US 11,935,519 B2
	Preserving speech hypotheses across computing devices and/or dialog sessions
Matthew Sharifi, Kilchberg (CH); and Victor Carbune, Zurich (CH)
Assigned to GOOGLE LLC, Mountain View, CA (US)
Filed by Google LLC, Mountain View, CA (US)
Filed on Oct. 15, 2020, as Appl. No. 16/949,151.
Prior Publication US 2022/0122589 A1, Apr. 21, 2022
Int. Cl.

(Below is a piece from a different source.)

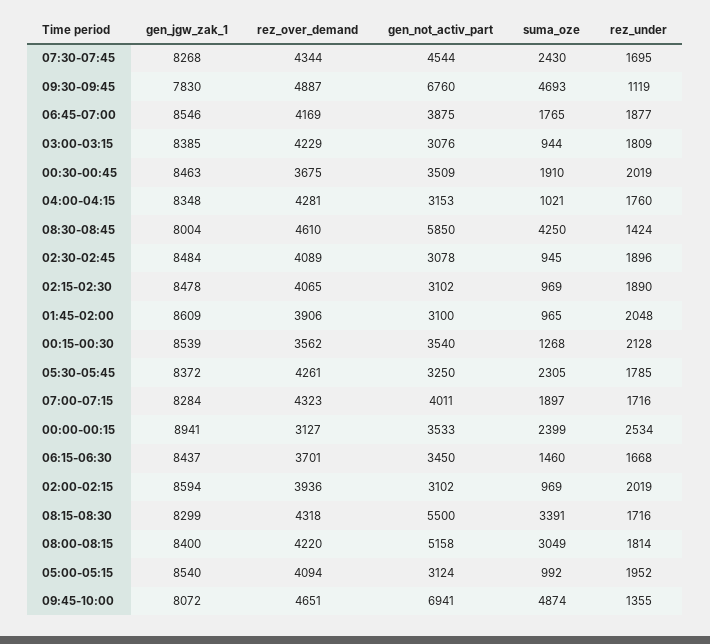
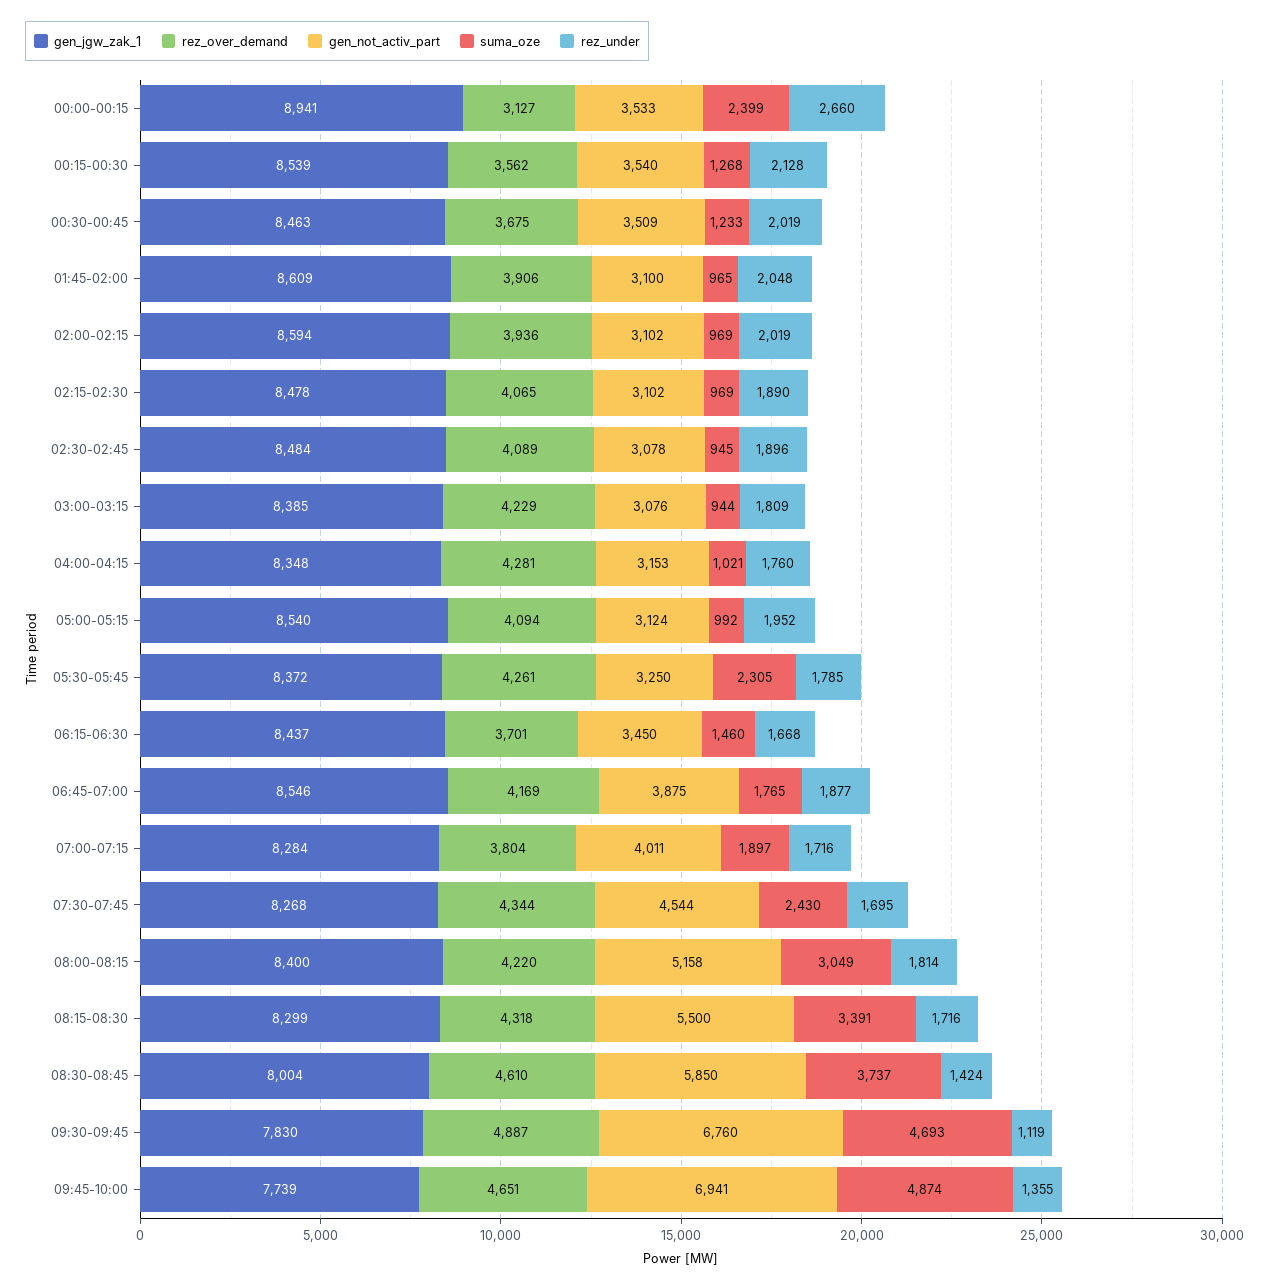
suma_oze, 00:30-00:45: 1910 -> 1233
suma_oze, 08:30-08:45: 4250 -> 3737
rez_over_demand, 07:00-07:15: 4323 -> 3804
rez_under, 00:00-00:15: 2534 -> 2660
gen_jgw_zak_1, 09:45-10:00: 8072 -> 7739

G10L 15/00 (2013.01); G10L 15/14 (2006.01); G10L 15/22 (2006.01); G10L 15/26 (2006.01)

CPC G10L 15/14 (2013.01) [G10L 15/22 (2013.01); G10L 15/26 (2013.01)]

18 Claims

1. A method implemented by one or more processors of a computing device of a user, the method comprising:

receiving, via one or more microphones of the computing device of the user, first audio data corresponding to a first spoken utterance of the user;

processing, using a corresponding on-device automatic speech recognition (ASR) model that is stored in on-device memory of the computing device, the first audio data corresponding to the first spoken utterance to generate, for a given first part of the first spoken utterance, a plurality of first speech hypotheses based on first values generated using the corresponding on-device ASR model that is stored in the on-device memory of the computing device;

selecting, from among the plurality of first speech hypotheses, a given first speech hypothesis, the given first speech hypothesis being predicted to correspond to the given first part of the first spoken utterance based on the first values;

causing the given first speech hypothesis to be incorporated as a first portion of a transcription, the transcription being visually rendered at a user interface of the computing device of the user;

determining that the first spoken utterance is complete;

in response to determining that the first spoken utterance is complete, storing one or more first alternate speech hypotheses in the on-device memory of the computing device, the one or more first alternate speech hypotheses including a subset of the plurality of first speech hypotheses that excludes at least the given first speech hypothesis;

receiving, via one or more of the microphones of the computing device, second audio data corresponding to a second spoken utterance of the user; and

in response to receiving the second audio data:

loading one or more of the first alternate speech hypotheses from the on-device memory of the computing device;

processing, using the corresponding on-device ASR model that is stored in on-device memory of the computing device, the second audio data corresponding to the second spoken utterance to generate, for a given second part of the second spoken utterance, a plurality of second speech hypotheses based on second values generated using the corresponding on-device ASR model that is stored in the on-device memory of the computing device;

selecting, from among the plurality of second speech hypotheses, a given second speech hypothesis, the given second speech hypothesis being predicted to correspond to the given second part of the second spoken utterance based on the second values;

causing the given second speech hypothesis to be incorporated as a second portion of the transcription;

determining, based on the given second speech hypothesis that is incorporated into the transcription as the second portion of the transcription, whether to modify the first portion of the transcription; and

in response to determining to modify the first portion of the transcription:

modifying the first portion of the transcription, that was initially predicted to correspond to the given first part of the first spoken utterance, to include a given alternate first speech hypothesis, from among the one or more alternate first speech hypotheses, that is subsequently predicted to correspond to the given first part of the first spoken utterance.